L’apertura verso nuovi e grandi mercati esteri possono essere grandi di crescita per un’azienda italiana. Ma quali sono le difficoltà che potrebbe trovarsi a superare un volta uscita dai confini nazionali. Questo è il racconto di un’impresa italiana di meccatronica che ha dovuto affrontare e superare una serie di ostacoli, sia tecnici che culturali, per soddisfare un cliente giapponese. Un progetto che ha messo alla prova la resilienza dell’azienda, la sua capacità di adattarsi a condizioni estreme e di superare le barriere culturali. Un’esperienza che ha richiesto non solo competenza tecnica, ma anche empatia e comprensione interculturale.
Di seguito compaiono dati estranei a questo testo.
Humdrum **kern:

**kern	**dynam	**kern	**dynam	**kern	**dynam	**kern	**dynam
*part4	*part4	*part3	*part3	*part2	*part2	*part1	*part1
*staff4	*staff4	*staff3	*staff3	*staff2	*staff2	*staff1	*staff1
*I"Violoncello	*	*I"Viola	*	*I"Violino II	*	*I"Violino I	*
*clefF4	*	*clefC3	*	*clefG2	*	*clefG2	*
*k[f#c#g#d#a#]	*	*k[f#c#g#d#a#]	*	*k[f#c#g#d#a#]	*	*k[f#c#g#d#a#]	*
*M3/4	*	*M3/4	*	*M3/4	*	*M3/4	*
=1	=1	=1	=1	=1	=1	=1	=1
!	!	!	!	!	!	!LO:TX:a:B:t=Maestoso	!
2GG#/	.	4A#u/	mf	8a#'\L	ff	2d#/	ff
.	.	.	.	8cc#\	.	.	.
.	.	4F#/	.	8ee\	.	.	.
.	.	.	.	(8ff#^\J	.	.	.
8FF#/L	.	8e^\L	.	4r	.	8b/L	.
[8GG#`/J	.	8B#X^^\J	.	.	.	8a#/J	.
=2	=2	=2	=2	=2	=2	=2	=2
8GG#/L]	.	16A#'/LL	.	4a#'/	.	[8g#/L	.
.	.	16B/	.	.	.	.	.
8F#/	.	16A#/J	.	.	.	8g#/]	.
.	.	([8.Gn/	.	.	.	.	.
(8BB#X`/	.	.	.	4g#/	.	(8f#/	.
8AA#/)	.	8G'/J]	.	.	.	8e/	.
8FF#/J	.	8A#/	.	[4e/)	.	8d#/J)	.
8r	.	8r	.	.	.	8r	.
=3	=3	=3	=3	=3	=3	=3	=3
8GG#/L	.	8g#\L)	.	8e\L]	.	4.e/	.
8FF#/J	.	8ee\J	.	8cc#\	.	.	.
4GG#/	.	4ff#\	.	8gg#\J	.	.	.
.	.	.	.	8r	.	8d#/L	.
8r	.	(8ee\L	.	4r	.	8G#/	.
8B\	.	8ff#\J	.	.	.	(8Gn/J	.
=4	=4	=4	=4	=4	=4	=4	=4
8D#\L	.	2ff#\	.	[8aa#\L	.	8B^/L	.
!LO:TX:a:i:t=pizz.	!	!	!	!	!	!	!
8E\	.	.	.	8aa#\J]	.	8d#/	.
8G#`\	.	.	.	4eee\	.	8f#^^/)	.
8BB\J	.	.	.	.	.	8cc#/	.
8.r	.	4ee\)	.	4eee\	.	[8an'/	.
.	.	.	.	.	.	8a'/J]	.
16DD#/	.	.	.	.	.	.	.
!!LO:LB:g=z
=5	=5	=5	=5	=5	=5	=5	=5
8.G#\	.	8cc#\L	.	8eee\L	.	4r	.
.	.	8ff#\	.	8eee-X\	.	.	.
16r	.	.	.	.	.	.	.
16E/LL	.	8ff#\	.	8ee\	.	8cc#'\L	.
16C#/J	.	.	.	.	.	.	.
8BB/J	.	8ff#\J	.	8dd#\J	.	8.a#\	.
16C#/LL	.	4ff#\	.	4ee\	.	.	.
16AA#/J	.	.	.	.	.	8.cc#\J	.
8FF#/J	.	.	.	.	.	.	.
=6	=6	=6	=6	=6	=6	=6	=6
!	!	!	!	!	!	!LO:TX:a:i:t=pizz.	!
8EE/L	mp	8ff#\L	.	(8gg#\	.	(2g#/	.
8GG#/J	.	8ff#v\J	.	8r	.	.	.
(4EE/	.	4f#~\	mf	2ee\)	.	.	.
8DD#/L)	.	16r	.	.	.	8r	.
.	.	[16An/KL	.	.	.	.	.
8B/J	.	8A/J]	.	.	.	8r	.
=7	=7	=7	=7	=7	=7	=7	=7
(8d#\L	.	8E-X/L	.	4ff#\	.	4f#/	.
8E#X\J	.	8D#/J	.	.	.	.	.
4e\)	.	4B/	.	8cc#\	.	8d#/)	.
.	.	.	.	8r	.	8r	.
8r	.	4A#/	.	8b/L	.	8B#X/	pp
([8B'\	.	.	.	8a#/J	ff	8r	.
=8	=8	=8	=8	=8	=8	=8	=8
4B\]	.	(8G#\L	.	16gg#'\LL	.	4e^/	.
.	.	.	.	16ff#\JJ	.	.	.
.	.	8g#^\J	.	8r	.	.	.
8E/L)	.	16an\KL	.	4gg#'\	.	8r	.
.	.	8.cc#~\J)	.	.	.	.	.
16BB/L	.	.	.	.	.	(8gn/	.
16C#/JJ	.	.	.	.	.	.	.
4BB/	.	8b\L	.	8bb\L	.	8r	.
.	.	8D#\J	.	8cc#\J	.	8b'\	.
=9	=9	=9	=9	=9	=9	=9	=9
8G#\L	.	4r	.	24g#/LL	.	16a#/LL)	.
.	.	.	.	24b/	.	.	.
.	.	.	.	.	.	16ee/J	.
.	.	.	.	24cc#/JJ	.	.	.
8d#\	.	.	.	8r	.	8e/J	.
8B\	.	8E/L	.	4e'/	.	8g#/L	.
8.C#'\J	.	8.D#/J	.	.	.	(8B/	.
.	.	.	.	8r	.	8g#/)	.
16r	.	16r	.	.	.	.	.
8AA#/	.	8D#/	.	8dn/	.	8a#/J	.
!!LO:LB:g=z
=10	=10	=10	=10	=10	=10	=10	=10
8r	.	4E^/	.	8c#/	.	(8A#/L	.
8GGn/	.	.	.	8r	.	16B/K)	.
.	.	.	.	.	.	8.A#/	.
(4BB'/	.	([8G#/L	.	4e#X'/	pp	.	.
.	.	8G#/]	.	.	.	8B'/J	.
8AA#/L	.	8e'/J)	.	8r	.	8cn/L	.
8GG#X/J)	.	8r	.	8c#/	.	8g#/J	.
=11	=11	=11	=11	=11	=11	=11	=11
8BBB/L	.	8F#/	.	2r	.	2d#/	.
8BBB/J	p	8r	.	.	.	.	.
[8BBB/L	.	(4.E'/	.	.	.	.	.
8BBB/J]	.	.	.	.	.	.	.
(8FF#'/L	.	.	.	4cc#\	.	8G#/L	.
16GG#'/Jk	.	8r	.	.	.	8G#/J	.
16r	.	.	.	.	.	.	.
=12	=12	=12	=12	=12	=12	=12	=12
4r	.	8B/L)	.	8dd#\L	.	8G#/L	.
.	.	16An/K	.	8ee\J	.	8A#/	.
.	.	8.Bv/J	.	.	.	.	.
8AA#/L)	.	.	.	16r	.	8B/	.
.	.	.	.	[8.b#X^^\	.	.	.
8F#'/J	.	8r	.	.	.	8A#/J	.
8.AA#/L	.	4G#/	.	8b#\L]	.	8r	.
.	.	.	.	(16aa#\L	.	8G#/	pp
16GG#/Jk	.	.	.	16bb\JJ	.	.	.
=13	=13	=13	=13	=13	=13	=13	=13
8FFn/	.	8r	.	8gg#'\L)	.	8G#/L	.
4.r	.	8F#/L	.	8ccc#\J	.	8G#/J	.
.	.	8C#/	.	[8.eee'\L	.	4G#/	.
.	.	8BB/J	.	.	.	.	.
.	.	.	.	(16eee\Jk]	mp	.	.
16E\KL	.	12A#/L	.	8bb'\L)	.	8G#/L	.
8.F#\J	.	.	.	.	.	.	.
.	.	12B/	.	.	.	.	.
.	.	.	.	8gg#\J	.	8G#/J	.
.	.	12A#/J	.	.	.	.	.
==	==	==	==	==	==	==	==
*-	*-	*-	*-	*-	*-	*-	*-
Ecco cosa è successo. Ero stato contattato da un’azienda di meccatronica per risolvere un grande problema di qualità e consegne. L’affare riguardava l’hardware per un importante progetto bancario che doveva essere inviato al nostro cliente giapponese capocommessa, il quale a sua volta avrebbe distribuito le nostre macchine e altri beni a più banche del loro paese.
Il nostro prodotto, progettato per resistere alle intemperie, si inceppava sia al freddo polare di Sapporo che al caldo torrido di Kumagaya, che ha un clima analogo all’Arizona. Contemporaneamente, la produzione consegnava con il contagocce, mettendo in crisi non solo il nostro cliente, ma anche il cash flow dell’azienda italiana.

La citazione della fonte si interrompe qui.